Keychain Access in OS X Mountain Lion
Mountain Lion’s Keychain Access utility can be very useful for those who have a lot of passwords. A keychain is a way to consolidate your passwords — the one you use to log into your Mac, your e-mail password, and passwords required by any websites.
Here’s how it works: You use a single password to unlock your keychain (which holds your various passwords), and then you don’t have to remember all your other passwords. Rest assured that your passwords are secure because only a user who has your keychain password can reach the other password-protected applications.
The Keychain Access utility is particularly cool if you have multiple e-mail accounts, and each one has a different password. Just add them all to your keychain, and you can get all your mail at the same time with one password.
A special “master” keychain called the Login Keychain is created automatically for every OS X Mountain Lion user.
Here’s how to add passwords to your login keychain:
To add passwords for applications, just open Mail or another application that supports the keychain. When the program asks for your password, supply it and choose Yes to add the password to the keychain.
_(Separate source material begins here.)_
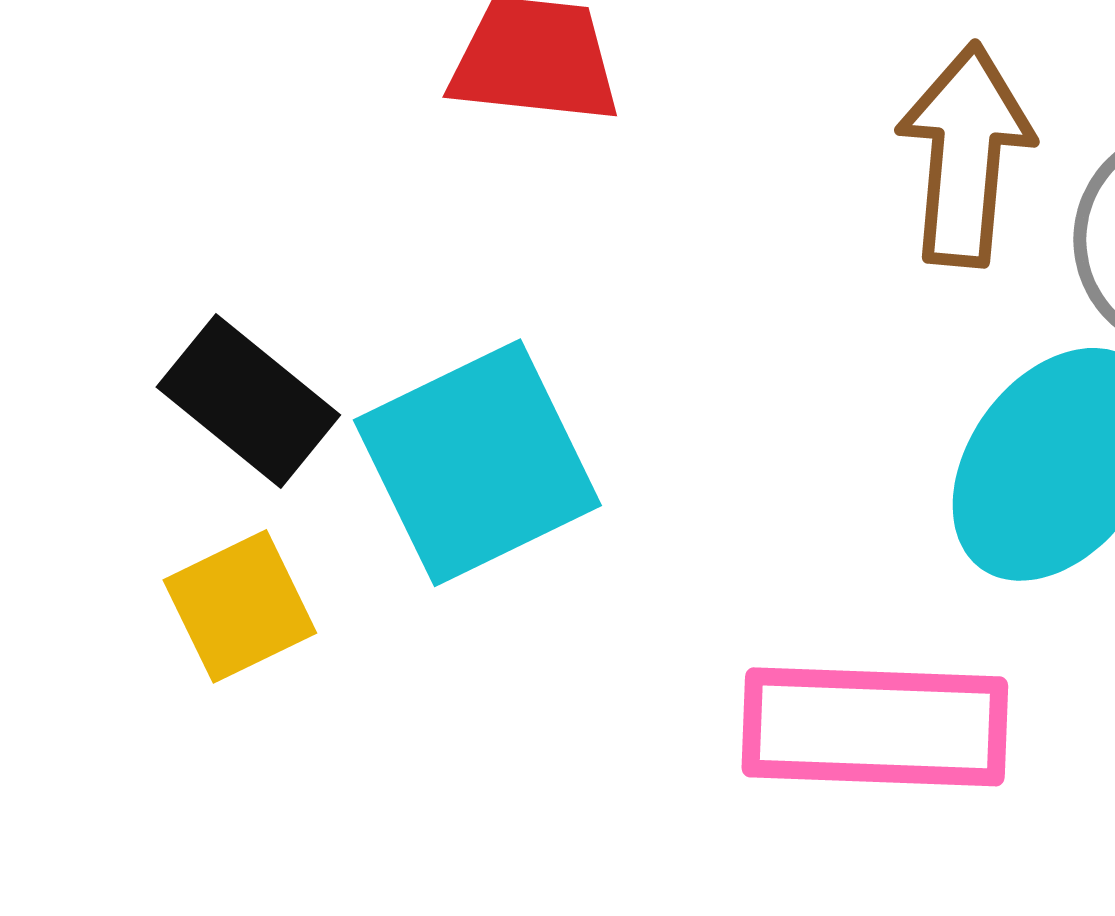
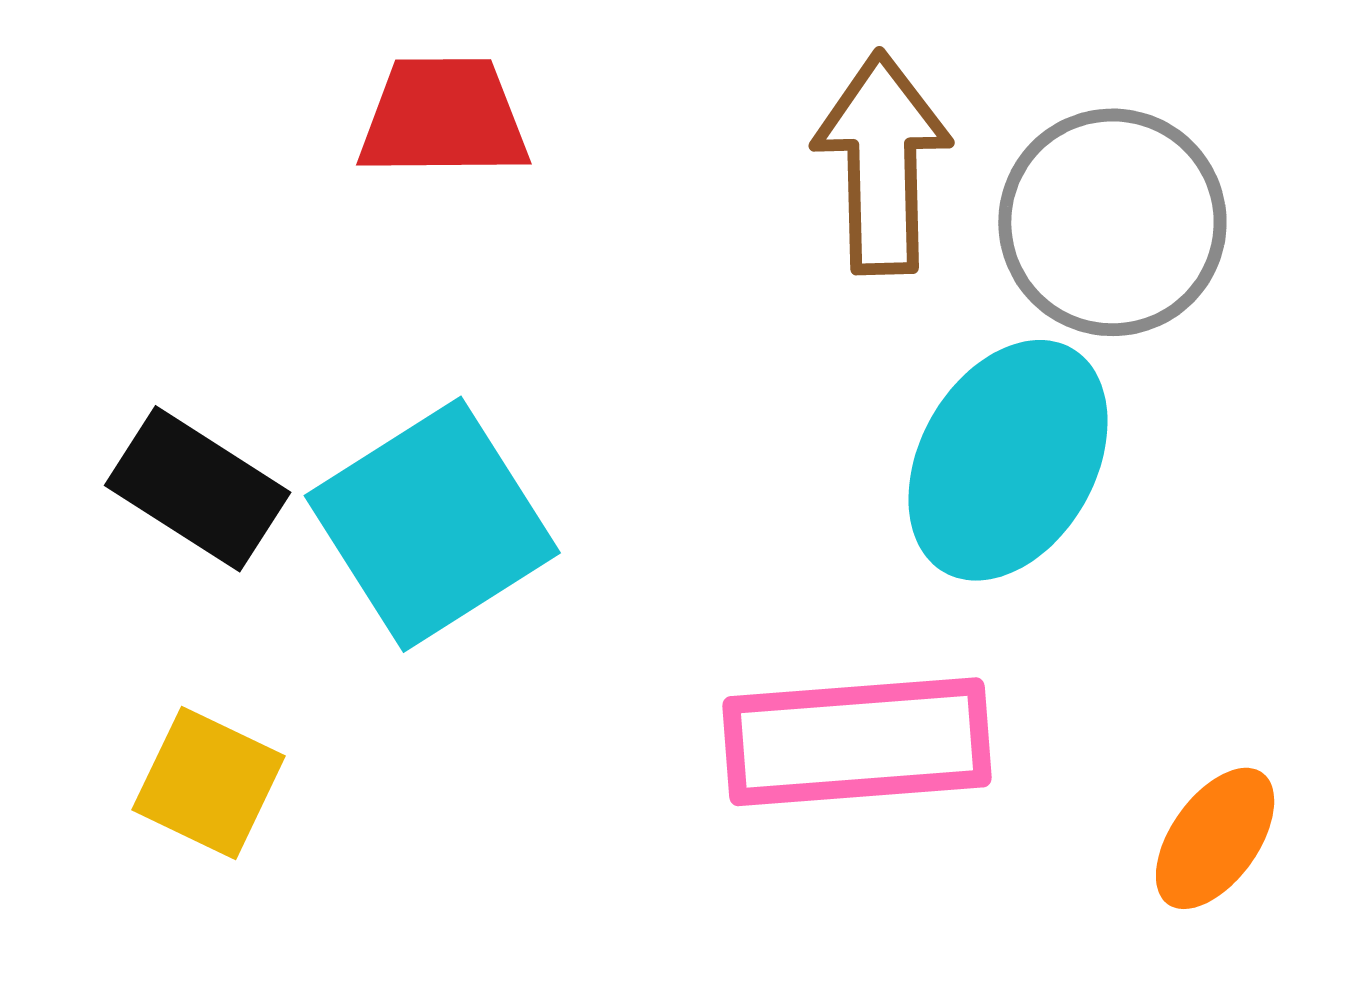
yellow square: (240, 606) -> (209, 783), moved, turned -32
How do you know which programs support the Keychain Access utility? You don’t until you’re prompted to save your password in a keychain in that Open dialog, connect window, or so forth. If a program supports Keychain Access, it offers a check box for it in the user ID/password dialog or window.
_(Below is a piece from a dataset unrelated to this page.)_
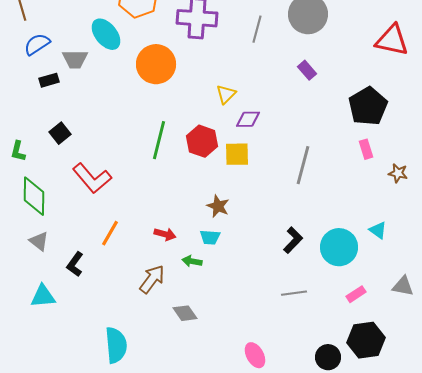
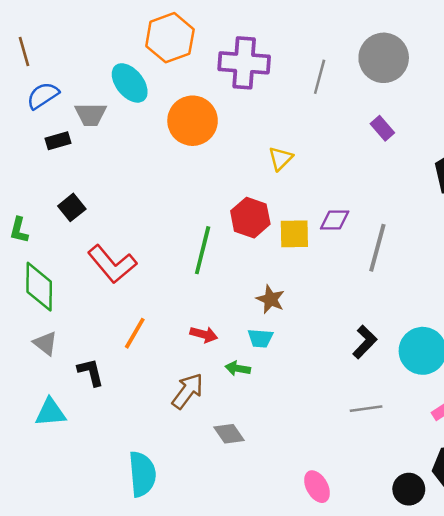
purple diamond: (248, 119) -> (335, 220), moved
green line: (159, 140) -> (203, 250), moved
black L-shape: (75, 264) -> (91, 372), turned 130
To add a website password to a keychain, open the Keychain Access application and click the Password button. In the New Password Item window that opens, type the URL of the page (or copy and paste it) in the Keychain Item Name text field; type your username in the Account Name field; and then type your password in the Password text field.
To use the new URL password, use Safari to open the URL. If the account name and password aren’t filled in for you automatically, choose Edit→AutoFill Form (Command+Shift+A), and they will be. Now just click the appropriate button on the web page to log in.
If you select the User Names and Passwords check box on the AutoFill tab of Safari’s Preferences window (Safari→Preferences or Command+,), you don’t have to add sites, accounts, or passwords manually. Instead, the first time you visit a site that requires an account name and password, when you log in, Safari asks whether you would like to save your password.